* [Data extract]:

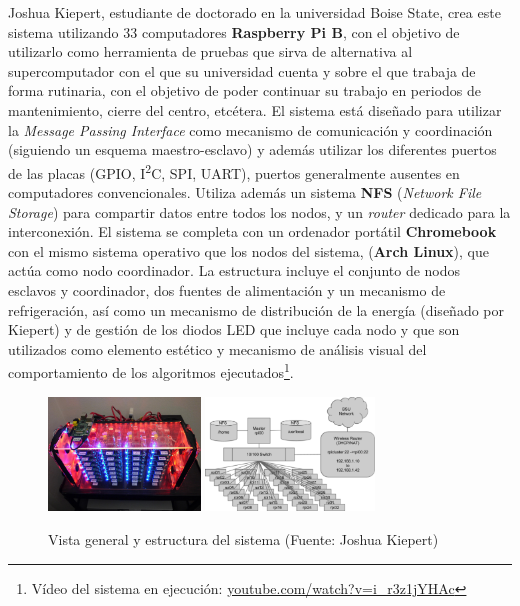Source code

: Joshua Kiepert, estudiante de doctorado en la universidad Boise State, crea este sistema utilizando 33 computadores \textbf{Raspberry Pi B}, con el objetivo de utilizarlo como herramienta de pruebas que sirva de alternativa al supercomputador con el que su universidad cuenta\cite{joshuarpicluster} y sobre el que trabaja de forma rutinaria, con el objetivo de poder continuar su trabajo en periodos de mantenimiento, cierre del centro, etcétera. El sistema está diseñado para utilizar la \textit{Message Passing Interface} como mecanismo de comunicación y coordinación (siguiendo un esquema maestro-esclavo) y además utilizar los diferentes puertos de las placas (GPIO, I\textsuperscript{2}C, SPI, UART), puertos generalmente ausentes en computadores convencionales. Utiliza además un sistema \textbf{NFS} (\textit{Network File Storage}) para compartir datos entre todos los nodos, y un \textit{router} dedicado para la interconexión. El sistema se completa con un ordenador portátil \textbf{Chromebook} con el mismo sistema operativo que los nodos del sistema, (\textbf{Arch Linux}), que actúa como nodo coordinador. La estructura incluye el conjunto de nodos esclavos y coordinador, dos fuentes de alimentación y un mecanismo de refrigeración, así como un mecanismo de distribución de la energía (diseñado por Kiepert) y de gestión de los diodos LED que incluye cada nodo y que son utilizados como elemento estético y mecanismo de análisis visual del comportamiento de los algoritmos ejecutados\footnote{Vídeo del sistema en ejecución: \href{https://www.youtube.com/watch?v=i_r3z1jYHAc}{youtube.com/watch?v=i\_r3z1jYHAc}}.


\begin{figure}[H]
  \centering
  \includegraphics[width=0.36\textwidth]{Chapter4/Figures/kiepert-main}
  \includegraphics[width=0.4\textwidth]{Chapter4/Figures/kiepert.png}
  \caption[RPiCluster]{Vista general y estructura del sistema (Fuente: Joshua Kiepert)}
  \label{kiepert:structure}
\end{figure}

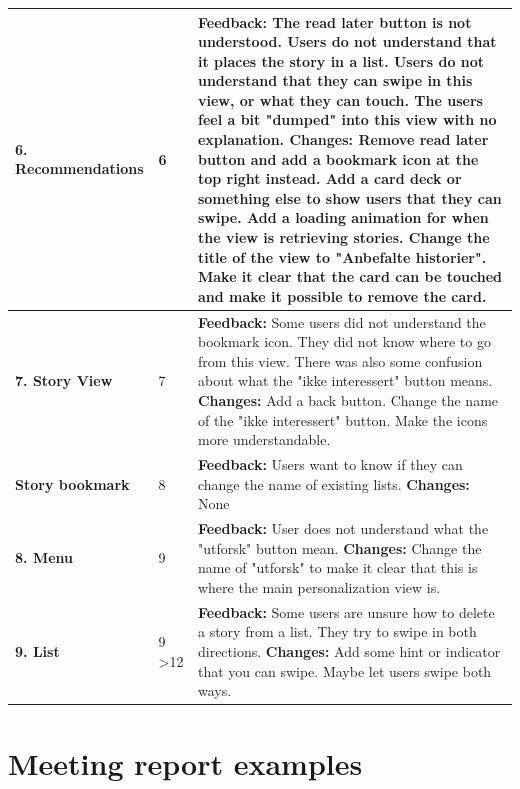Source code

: \begin{appendices}
\begin{center}
\begin{longtable}{ | p{3.7cm} | p{1cm} | p{13cm}|}
		\textbf{6. Recommendations} & 6 & 
		\textbf{Feedback:} The read later button is not understood. Users do not understand that it places the story in a list. Users do not understand that they can swipe in this view, or what they can touch. The users feel a bit "dumped" into this view with no explanation.\newline
		\textbf{Changes:} Remove read later button and add a bookmark icon at the top right instead. Add a card deck or something else to show users that they can swipe. Add a loading animation for when the view is retrieving stories. Change the title of the view to "Anbefalte historier". Make it clear that the card can be touched and make it possible to remove the card.
		\\\hline
		
		\textbf{7. Story View} & 7 & 
		\textbf{Feedback:} Some users did not understand the bookmark icon. They did not know where to go from this view. There was also some confusion about what the "ikke interessert" button means.\newline 
		\textbf{Changes:} Add a back button. Change the name of the "ikke interessert" button. Make the icons more understandable.
		\\\hline
		
		\textbf{Story bookmark} & 8  & 
		\textbf{Feedback:} Users want to know if they can change the name of existing lists.\newline
		\textbf{Changes:} None	
		\\\hline
		
		\textbf{8. Menu} & 9  &
		\textbf{Feedback:} User does not understand what the "utforsk" button mean.\newline
		\textbf{Changes:} Change the name of "utforsk" to make it clear that this is where the main personalization view is.		
		\\\hline
		
		\textbf{9. List} & 9 \textgreater 12 &
		\textbf{Feedback:} Some users are unsure how to delete a story from a list. They try to swipe in both directions.\newline
		\textbf{Changes:} Add some hint or indicator that you can swipe. Maybe let users swipe both ways.
		\\\hline
	\end{longtable}
\end{center}


	
\chapter{Meeting report examples}
\label{app:meetingreport}


\end{appendices}
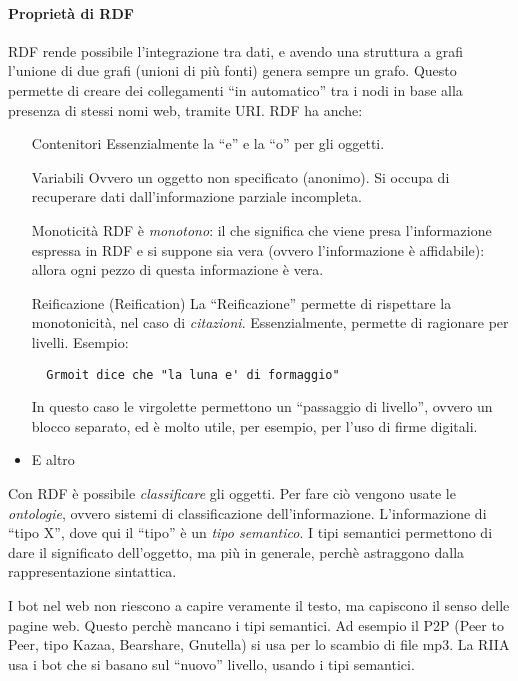 \paragraph*{Propriet\`a di RDF}RDF rende possibile l'integrazione tra dati, e avendo una struttura a grafi l'unione di due grafi (unioni di pi\`u fonti) genera sempre un grafo. Questo permette di creare dei collegamenti ``in automatico'' tra i nodi in base alla presenza di stessi nomi web, tramite URI.
RDF ha anche:
\begin{itemize}

\item[Contenitori] Essenzialmente la ``e'' e la ``o'' per gli oggetti.
\item[Variabili] Ovvero un oggetto non specificato (anonimo). Si occupa di recuperare dati dall'informazione parziale incompleta.
\item[Monoticit\`a] RDF \`e \textit{monotono}: il che significa che viene presa l'informazione espressa in RDF e si suppone sia vera (ovvero l'informazione \`e affidabile): allora ogni pezzo di questa informazione \`e vera.
\item[Reificazione] (Reification) La ``Reificazione'' permette di rispettare la monotonicit\`a, nel caso di \textit{citazioni}. Essenzialmente, permette di ragionare per livelli. Esempio:
\begin{verbatim}
  Grmoit dice che "la luna e' di formaggio"
\end{verbatim}
In questo caso le virgolette permettono un ``passaggio di livello'', ovvero un blocco separato, ed \`e molto utile, per esempio, per l'uso di firme digitali.

\item E altro %

\end{itemize}

Con RDF \`e possibile \textit{classificare} gli oggetti. Per fare ci\`o vengono usate le \textit{ontologie}, ovvero sistemi di classificazione dell'informazione. L'informazione di ``tipo X'', dove qui il ``tipo'' \`e un \textit{tipo semantico}. I tipi semantici permettono di dare il significato dell'oggetto, ma pi\`u in generale, perch\`e astraggono dalla rappresentazione sintattica.

I bot nel web non riescono a capire veramente il testo, ma capiscono il senso delle pagine web. Questo perch\`e mancano i tipi semantici. Ad esempio il P2P (Peer to Peer, tipo Kazaa, Bearshare, Gnutella) si usa per lo scambio di file mp3. La RIIA usa i bot che si basano sul ``nuovo'' livello, usando i tipi semantici.

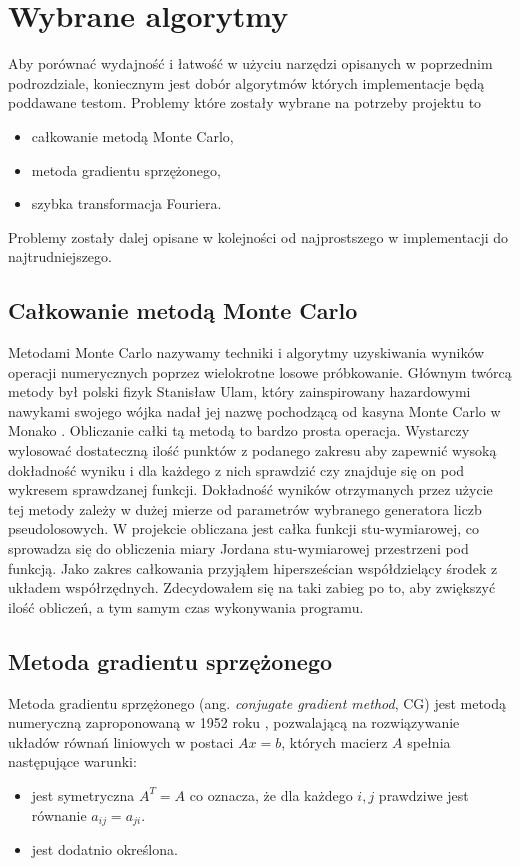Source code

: \documentclass[a4paper,12pt]{book} %
\begin{document}
\section{Wybrane algorytmy}
Aby porównać wydajność i łatwość w użyciu narzędzi opisanych w poprzednim podrozdziale, koniecznym jest dobór algorytmów których implementacje będą poddawane testom. Problemy które zostały wybrane na potrzeby projektu to
\begin{itemize}
\item całkowanie metodą Monte Carlo,
\item metoda gradientu sprzężonego,
\item szybka transformacja Fouriera.
\end{itemize}
Problemy zostały dalej opisane w kolejności od najprostszego w implementacji do najtrudniejszego.
\subsection{Całkowanie metodą Monte Carlo}
Metodami Monte Carlo nazywamy techniki i algorytmy uzyskiwania wyników operacji numerycznych poprzez wielokrotne losowe próbkowanie. Głównym twórcą metody był polski fizyk Stanisław Ulam, który zainspirowany hazardowymi nawykami swojego wójka nadał jej nazwę pochodzącą od kasyna Monte Carlo w Monako \cite{mc_beggining}.
Obliczanie całki tą metodą to bardzo prosta operacja. Wystarczy wylosować dostateczną ilość punktów z podanego zakresu aby zapewnić wysoką dokładność wyniku i dla każdego z nich sprawdzić czy znajduje się on pod wykresem sprawdzanej funkcji. Dokładność wyników otrzymanych przez użycie tej metody zależy w dużej mierze od parametrów wybranego generatora liczb pseudolosowych.
W projekcie obliczana jest całka funkcji stu-wymiarowej, co sprowadza się do obliczenia miary Jordana\cite{miara-jordana} stu-wymiarowej przestrzeni pod funkcją. Jako zakres całkowania przyjąłem hipersześcian współdzielący środek z układem współrzędnych. Zdecydowałem się na taki zabieg po to, aby zwiększyć ilość obliczeń, a tym samym czas wykonywania programu. 
\subsection{Metoda gradientu sprzężonego}
Metoda gradientu sprzężonego (ang. \emph{conjugate gradient method}, CG) jest metodą numeryczną zaproponowaną w 1952 roku \cite{conjugate-gradient}, pozwalającą na rozwiązywanie układów równań liniowych w postaci $Ax = b$, których macierz $A$ spełnia następujące warunki:
\begin{itemize}
\item jest symetryczna $A^T=A$ co oznacza, że dla każdego $i, j$ prawdziwe jest równanie $a_{ij} = a_{ji}.$
\item jest dodatnio określona.
\end{itemize}
\end{document}

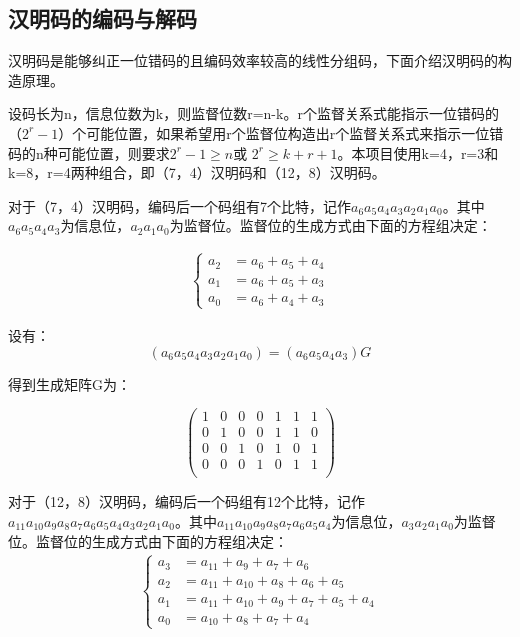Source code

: \documentclass[UTF8]{ctexart}
\begin{document}
\subsection{汉明码的编码与解码}
\label{para.3.4}

汉明码是能够纠正一位错码的且编码效率较高的线性分组码，下面介绍汉明码的构造原理。

设码长为n，信息位数为k，则监督位数r=n-k。r个监督关系式能指示一位错码的（$2^r-1$）个可能位置，如果希望用r个监督位构造出r个监督关系式来指示一位错码的n种可能位置，则要求$ 2^r-1\geq n $或 $ 2^r\geq k+r+1$。本项目使用k=4，r=3和k=8，r=4两种组合，即（7，4）汉明码和（12，8）汉明码。

对于（7，4）汉明码，编码后一个码组有7个比特，记作$a_6 a_5 a_4 a_3 a_2 a_1 a_0$。其中$a_6 a_5 a_4 a_3$为信息位，$a_2 a_1 a_0$为监督位。监督位的生成方式由下面的方程组决定：

\begin{align*}
    \left\{     
        \begin{aligned}
        a_2&=a_6+a_5+a_4 \\
        a_1&=a_6+a_5+a_3 \\
        a_0&=a_6+a_4+a_3 
        \end{aligned}
    \right.
\end{align*}

设有：
$$(a_6 a_5 a_4 a_3 a_2 a_1 a_0)=(a_6 a_5 a_4 a_3)G$$

得到生成矩阵G为：

\begin{equation*}
    \begin{pmatrix}
        1 & 0 & 0 & 0 & 1 & 1 & 1 \\
        0 & 1 & 0 & 0 & 1 & 1 & 0 \\
        0 & 0 & 1 & 0 & 1 & 0 & 1 \\
        0 & 0 & 0 & 1 & 0 & 1 & 1 \\
    \end{pmatrix}
\end{equation*}

对于（12，8）汉明码，编码后一个码组有12个比特，记作$a_{11} a_{10} a_9 a_8 a_7 a_6 a_5 a_4 a_3 a_2 a_1 a_0$。其中$a_11 a_10 a_9 a_8 a_7 a_6 a_5 a_4$为信息位，$a_3 a_2 a_1 a_0$为监督位。监督位的生成方式由下面的方程组决定：
\begin{align*}
    \left\{     
        \begin{aligned}
        a_3&=a_{11}+a_9+a_7+a_6 \\
        a_2&=a_{11}+a_{10}+a_8+a_6+a_5\\
        a_1&=a_{11}+a_{10}+a_9+a_7+a_5+a_4 \\
        a_0&=a_{10}+a_8+a_7+a_4
        \end{aligned}
    \right.
\end{align*}
\end{document}

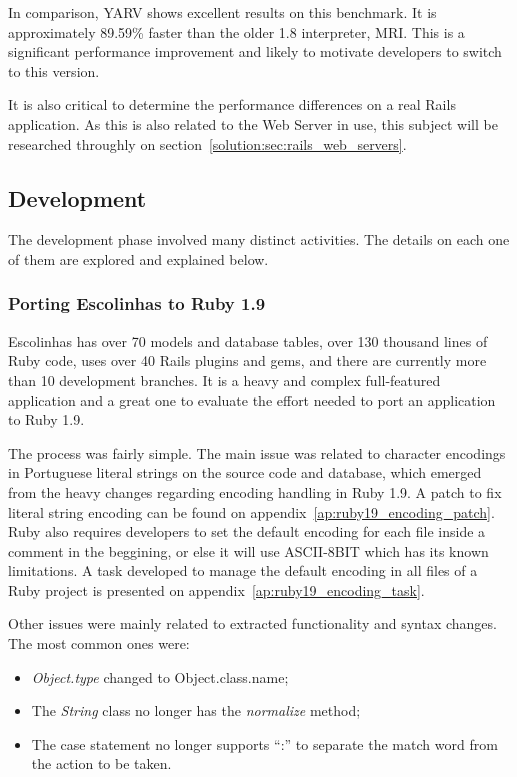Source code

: In comparison, YARV shows excellent results on this benchmark. It is approximately 89.59\% faster than the older 1.8 interpreter, MRI. This is a significant performance improvement and likely to motivate developers to switch to this version.

It is also critical to determine the performance differences on a real Rails application. As this is also related to the Web Server in use, this subject will be researched throughly on section~\ref{solution:sec:rails_web_servers}.


\subsection{Development}
The development phase involved many distinct activities. The details on each one of them are explored and explained below.

\subsubsection{Porting Escolinhas to Ruby 1.9}
Escolinhas has over 70 models and database tables, over 130 thousand lines of Ruby code, uses over 40 Rails plugins and gems, and there are currently more than 10 development branches. It is a heavy and complex full-featured application and a great one to evaluate the effort needed to port an application to Ruby 1.9.

The process was fairly simple. The main issue was related to character encodings in Portuguese literal strings on the source code and database, which emerged from the heavy changes regarding encoding handling in Ruby 1.9. A patch to fix literal string encoding can be found on appendix~\ref{ap:ruby19_encoding_patch}. Ruby also requires developers to set the default encoding for each file inside a comment in the beggining, or else it will use ASCII-8BIT which has its known limitations. A task developed to manage the default encoding in all files of a Ruby project is presented on appendix~\ref{ap:ruby19_encoding_task}.

Other issues were mainly related to extracted functionality and syntax changes. The most common ones were:
\begin{itemize}
  \item \textit{Object.type} changed to {Object.class.name};
  \item The \textit{String} class no longer has the \textit{normalize} method;
  \item The case statement no longer supports ``:'' to separate the match word from the action to be taken.
\end{itemize}

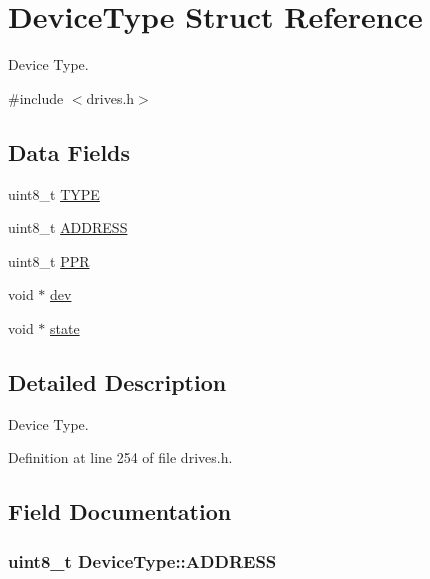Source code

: \hypertarget{structDeviceType}{}\section{Device\+Type Struct Reference}
\label{structDeviceType}


Device Type.  




{\ttfamily \#include $<$drives.\+h$>$}

\subsection*{Data Fields}
\begin{DoxyCompactItemize}
\item 
uint8\+\_\+t \hyperlink{structDeviceType_acee5219162b6f47a9423b2086d127ede}{T\+Y\+PE}
\item 
uint8\+\_\+t \hyperlink{structDeviceType_a62529b7435785e39e8e7c5019303c2dd}{A\+D\+D\+R\+E\+SS}
\item 
uint8\+\_\+t \hyperlink{structDeviceType_ae0e59c6c17582ff80bdab3f2010e8d57}{P\+PR}
\item 
void $\ast$ \hyperlink{structDeviceType_a59fc3b3cb45f8ee0cd1016bd64804d3b}{dev}
\item 
void $\ast$ \hyperlink{structDeviceType_ad0fc43d63606bab6c259047e36512e08}{state}
\end{DoxyCompactItemize}


\subsection{Detailed Description}
Device Type. 

Definition at line 254 of file drives.\+h.



\subsection{Field Documentation}
\subsubsection[{\texorpdfstring{A\+D\+D\+R\+E\+SS}{ADDRESS}}]{\setlength{\rightskip}{0pt plus 5cm}uint8\+\_\+t Device\+Type\+::\+A\+D\+D\+R\+E\+SS}\hypertarget{structDeviceType_a62529b7435785e39e8e7c5019303c2dd}{}\label{structDeviceType_a62529b7435785e39e8e7c5019303c2dd}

* [Goal of the exercise]:
What this exercise asks for is every line of the data above with the word "hyperlink".

* [Output for this task]:
uint8\+\_\+t \hyperlink{structDeviceType_acee5219162b6f47a9423b2086d127ede}{T\+Y\+PE}
uint8\+\_\+t \hyperlink{structDeviceType_a62529b7435785e39e8e7c5019303c2dd}{A\+D\+D\+R\+E\+SS}
uint8\+\_\+t \hyperlink{structDeviceType_ae0e59c6c17582ff80bdab3f2010e8d57}{P\+PR}
void $\ast$ \hyperlink{structDeviceType_a59fc3b3cb45f8ee0cd1016bd64804d3b}{dev}
void $\ast$ \hyperlink{structDeviceType_ad0fc43d63606bab6c259047e36512e08}{state}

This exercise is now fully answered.